(Data for processing Opens)
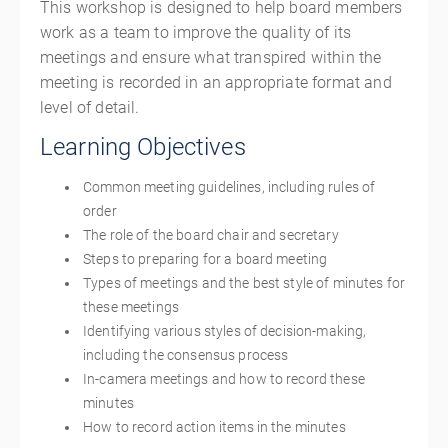
This workshop is designed to help board members
work as a team to improve the quality of its
meetings and ensure what transpired within the
meeting is recorded in an appropriate format and
level of detail.
Learning Objectives
Common meeting guidelines, including rules of
order
The role of the board chair and secretary
Steps to preparing for a board meeting
Types of meetings and the best style of minutes for
these meetings
Identifying various styles of decision-making,
including the consensus process
In-camera meetings and how to record these
minutes
How to record action items in the minutes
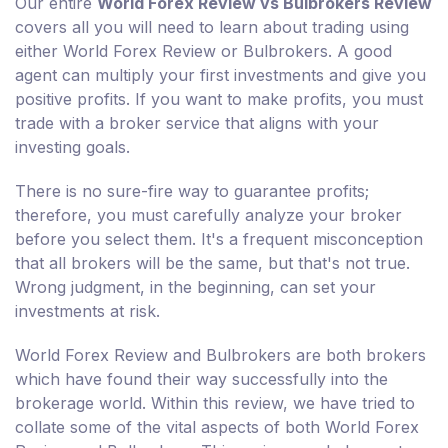
Our entire
World Forex Review vs Bulbrokers Review
covers all you will need to learn about trading using
either World Forex Review or Bulbrokers. A good
agent can multiply your first investments and give you
positive profits. If you want to make profits, you must
trade with a broker service that aligns with your
investing goals.
There is no sure-fire way to guarantee profits;
therefore, you must carefully analyze your broker
before you select them. It's a frequent misconception
that all brokers will be the same, but that's not true.
Wrong judgment, in the beginning, can set your
investments at risk.
World Forex Review and Bulbrokers are both brokers
which have found their way successfully into the
brokerage world. Within this review, we have tried to
collate some of the vital aspects of both World Forex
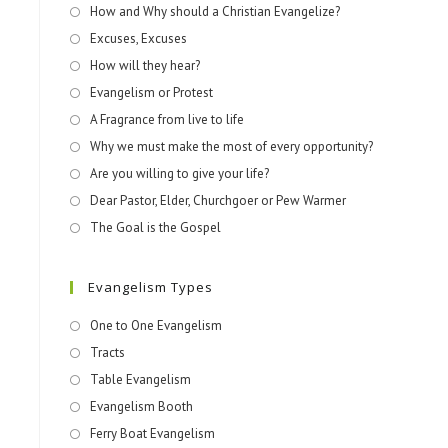
How and Why should a Christian Evangelize?
Excuses, Excuses
How will they hear?
Evangelism or Protest
A Fragrance from live to life
Why we must make the most of every opportunity?
Are you willing to give your life?
Dear Pastor, Elder, Churchgoer or Pew Warmer
The Goal is the Gospel
Evangelism Types
One to One Evangelism
Tracts
Table Evangelism
Evangelism Booth
Ferry Boat Evangelism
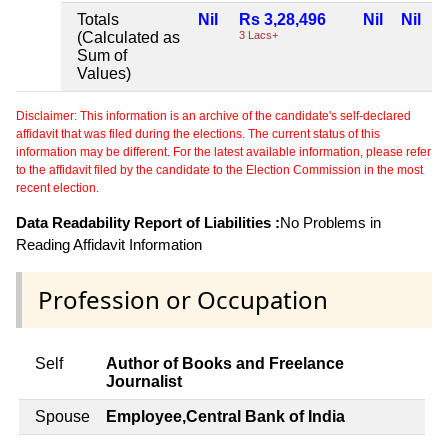
Totals
Nil
Rs 3,28,496
Nil
Nil
(Calculated as
3 Lacs+
Sum of
Values)
Disclaimer: This information is an archive of the candidate's self-declared
affidavit that was filed during the elections. The current status of this
information may be different. For the latest available information, please refer
to the affidavit filed by the candidate to the Election Commission in the most
recent election.
Data Readability Report of Liabilities :
No Problems in
Reading Affidavit Information
Profession or Occupation
Self
Author of Books and Freelance
Journalist
Spouse
Employee,Central Bank of India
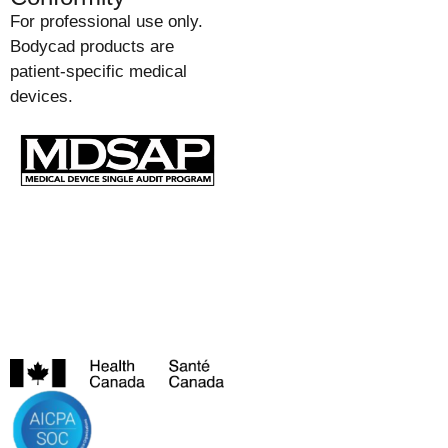
For professional use only.
Bodycad products are
patient-specific medical
devices.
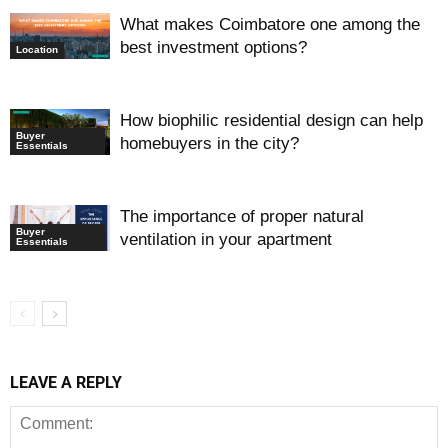
What makes Coimbatore one among the
best investment options?
Location
How biophilic residential design can help
Buyer
homebuyers in the city?
Essentials
The importance of proper natural
Buyer
ventilation in your apartment
Essentials
LEAVE A REPLY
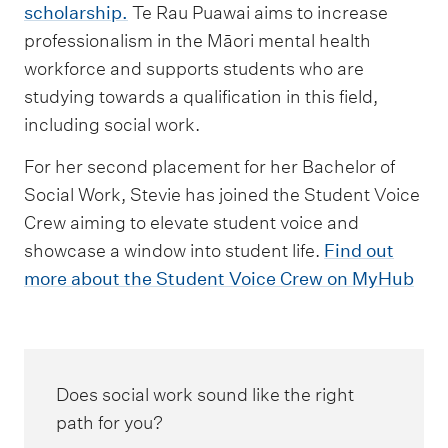
scholarship.
Te Rau Puawai aims to increase
professionalism in the Māori mental health
workforce and supports students who are
studying towards a qualification in this field,
including social work.
For her second placement for her Bachelor of
Social Work, Stevie has joined the Student Voice
Crew aiming to elevate student voice and
showcase a window into student life.
Find out
more about the Student Voice Crew on MyHub
Does social work sound like the right
path for you?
(Data for processing Closes)
** Work to be completed **
Transcribe only this stretch of the data: the line with "What makes Coimbatore one among the", the line with "For her second placement for her Bachelor of", and every line in between. Leave out the pictures.

** Reply **
What makes Coimbatore one among the
best investment options?
Location
How biophilic residential design can help
Buyer
homebuyers in the city?
Essentials
The importance of proper natural
Buyer
ventilation in your apartment
Essentials
LEAVE A REPLY
scholarship.
Te Rau Puawai aims to increase
professionalism in the Māori mental health
workforce and supports students who are
studying towards a qualification in this field,
including social work.
For her second placement for her Bachelor of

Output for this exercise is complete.